# EXERCISE DESCRIPTION:
Reproduce each of the following items word for word, keeping every line as it appears.

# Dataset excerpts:

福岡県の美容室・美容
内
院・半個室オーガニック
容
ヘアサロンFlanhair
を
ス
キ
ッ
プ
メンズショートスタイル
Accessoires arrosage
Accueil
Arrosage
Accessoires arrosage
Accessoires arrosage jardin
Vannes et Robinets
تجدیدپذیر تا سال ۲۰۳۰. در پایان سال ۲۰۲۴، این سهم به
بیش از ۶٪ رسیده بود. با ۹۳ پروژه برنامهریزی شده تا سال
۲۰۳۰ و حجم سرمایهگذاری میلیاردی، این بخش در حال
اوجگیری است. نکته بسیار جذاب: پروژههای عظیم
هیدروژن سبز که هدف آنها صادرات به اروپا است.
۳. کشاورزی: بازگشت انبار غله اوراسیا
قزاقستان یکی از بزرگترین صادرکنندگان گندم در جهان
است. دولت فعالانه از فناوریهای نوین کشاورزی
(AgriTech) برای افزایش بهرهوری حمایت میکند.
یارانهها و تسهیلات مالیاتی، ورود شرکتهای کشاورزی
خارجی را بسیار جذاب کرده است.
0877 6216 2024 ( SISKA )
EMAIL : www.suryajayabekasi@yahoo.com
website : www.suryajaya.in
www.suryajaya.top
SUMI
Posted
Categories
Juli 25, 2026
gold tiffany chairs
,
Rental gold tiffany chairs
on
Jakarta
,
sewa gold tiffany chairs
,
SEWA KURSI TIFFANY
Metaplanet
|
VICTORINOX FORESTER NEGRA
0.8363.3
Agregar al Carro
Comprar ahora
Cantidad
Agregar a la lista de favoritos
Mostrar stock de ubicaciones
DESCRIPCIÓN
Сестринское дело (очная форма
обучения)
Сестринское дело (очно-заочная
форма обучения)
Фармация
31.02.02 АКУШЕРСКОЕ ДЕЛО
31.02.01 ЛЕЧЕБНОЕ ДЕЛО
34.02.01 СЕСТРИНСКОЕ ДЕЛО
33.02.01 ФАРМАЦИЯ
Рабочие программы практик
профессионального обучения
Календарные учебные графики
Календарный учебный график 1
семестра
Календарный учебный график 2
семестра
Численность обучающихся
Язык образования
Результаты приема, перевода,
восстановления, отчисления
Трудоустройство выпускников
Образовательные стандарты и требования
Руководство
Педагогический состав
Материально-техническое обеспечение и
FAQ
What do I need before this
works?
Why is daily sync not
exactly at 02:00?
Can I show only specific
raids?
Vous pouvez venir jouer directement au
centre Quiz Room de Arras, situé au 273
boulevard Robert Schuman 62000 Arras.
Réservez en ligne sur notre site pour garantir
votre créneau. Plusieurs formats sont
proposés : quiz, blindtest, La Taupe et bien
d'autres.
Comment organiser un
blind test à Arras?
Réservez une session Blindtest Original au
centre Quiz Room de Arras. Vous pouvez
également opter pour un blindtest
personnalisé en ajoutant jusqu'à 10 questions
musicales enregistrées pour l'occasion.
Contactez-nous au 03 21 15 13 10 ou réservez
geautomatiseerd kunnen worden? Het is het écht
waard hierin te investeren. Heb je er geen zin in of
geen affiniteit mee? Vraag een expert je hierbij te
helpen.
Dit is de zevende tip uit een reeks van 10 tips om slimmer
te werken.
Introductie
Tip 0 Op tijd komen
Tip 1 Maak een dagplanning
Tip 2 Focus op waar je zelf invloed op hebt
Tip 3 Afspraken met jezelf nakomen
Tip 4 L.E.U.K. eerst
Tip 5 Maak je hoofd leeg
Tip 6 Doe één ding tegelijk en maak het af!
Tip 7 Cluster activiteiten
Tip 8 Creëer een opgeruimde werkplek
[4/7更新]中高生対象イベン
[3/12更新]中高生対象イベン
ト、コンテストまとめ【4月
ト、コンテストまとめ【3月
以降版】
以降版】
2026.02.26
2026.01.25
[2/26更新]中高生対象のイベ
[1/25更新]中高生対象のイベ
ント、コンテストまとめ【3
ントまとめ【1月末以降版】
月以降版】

# RESPONSE BELOW:
福岡県の美容室・美容
内
院・半個室オーガニック
容
ヘアサロンFlanhair
を
ス
キ
ッ
プ
メンズショートスタイル
Accessoires arrosage
Accueil
Arrosage
Accessoires arrosage
Accessoires arrosage jardin
Vannes et Robinets
تجدیدپذیر تا سال ۲۰۳۰. در پایان سال ۲۰۲۴، این سهم به
بیش از ۶٪ رسیده بود. با ۹۳ پروژه برنامهریزی شده تا سال
۲۰۳۰ و حجم سرمایهگذاری میلیاردی، این بخش در حال
اوجگیری است. نکته بسیار جذاب: پروژههای عظیم
هیدروژن سبز که هدف آنها صادرات به اروپا است.
۳. کشاورزی: بازگشت انبار غله اوراسیا
قزاقستان یکی از بزرگترین صادرکنندگان گندم در جهان
است. دولت فعالانه از فناوریهای نوین کشاورزی
(AgriTech) برای افزایش بهرهوری حمایت میکند.
یارانهها و تسهیلات مالیاتی، ورود شرکتهای کشاورزی
خارجی را بسیار جذاب کرده است.
0877 6216 2024 ( SISKA )
EMAIL : www.suryajayabekasi@yahoo.com
website : www.suryajaya.in
www.suryajaya.top
SUMI
Posted
Categories
Juli 25, 2026
gold tiffany chairs
,
Rental gold tiffany chairs
on
Jakarta
,
sewa gold tiffany chairs
,
SEWA KURSI TIFFANY
Metaplanet
|
VICTORINOX FORESTER NEGRA
0.8363.3
Agregar al Carro
Comprar ahora
Cantidad
Agregar a la lista de favoritos
Mostrar stock de ubicaciones
DESCRIPCIÓN
Сестринское дело (очная форма
обучения)
Сестринское дело (очно-заочная
форма обучения)
Фармация
31.02.02 АКУШЕРСКОЕ ДЕЛО
31.02.01 ЛЕЧЕБНОЕ ДЕЛО
34.02.01 СЕСТРИНСКОЕ ДЕЛО
33.02.01 ФАРМАЦИЯ
Рабочие программы практик
профессионального обучения
Календарные учебные графики
Календарный учебный график 1
семестра
Календарный учебный график 2
семестра
Численность обучающихся
Язык образования
Результаты приема, перевода,
восстановления, отчисления
Трудоустройство выпускников
Образовательные стандарты и требования
Руководство
Педагогический состав
Материально-техническое обеспечение и
FAQ
What do I need before this
works?
Why is daily sync not
exactly at 02:00?
Can I show only specific
raids?
Vous pouvez venir jouer directement au
centre Quiz Room de Arras, situé au 273
boulevard Robert Schuman 62000 Arras.
Réservez en ligne sur notre site pour garantir
votre créneau. Plusieurs formats sont
proposés : quiz, blindtest, La Taupe et bien
d'autres.
Comment organiser un
blind test à Arras?
Réservez une session Blindtest Original au
centre Quiz Room de Arras. Vous pouvez
également opter pour un blindtest
personnalisé en ajoutant jusqu'à 10 questions
musicales enregistrées pour l'occasion.
Contactez-nous au 03 21 15 13 10 ou réservez
geautomatiseerd kunnen worden? Het is het écht
waard hierin te investeren. Heb je er geen zin in of
geen affiniteit mee? Vraag een expert je hierbij te
helpen.
Dit is de zevende tip uit een reeks van 10 tips om slimmer
te werken.
Introductie
Tip 0 Op tijd komen
Tip 1 Maak een dagplanning
Tip 2 Focus op waar je zelf invloed op hebt
Tip 3 Afspraken met jezelf nakomen
Tip 4 L.E.U.K. eerst
Tip 5 Maak je hoofd leeg
Tip 6 Doe één ding tegelijk en maak het af!
Tip 7 Cluster activiteiten
Tip 8 Creëer een opgeruimde werkplek
[4/7更新]中高生対象イベン
[3/12更新]中高生対象イベン
ト、コンテストまとめ【4月
ト、コンテストまとめ【3月
以降版】
以降版】
2026.02.26
2026.01.25
[2/26更新]中高生対象のイベ
[1/25更新]中高生対象のイベ
ント、コンテストまとめ【3
ントまとめ【1月末以降版】
月以降版】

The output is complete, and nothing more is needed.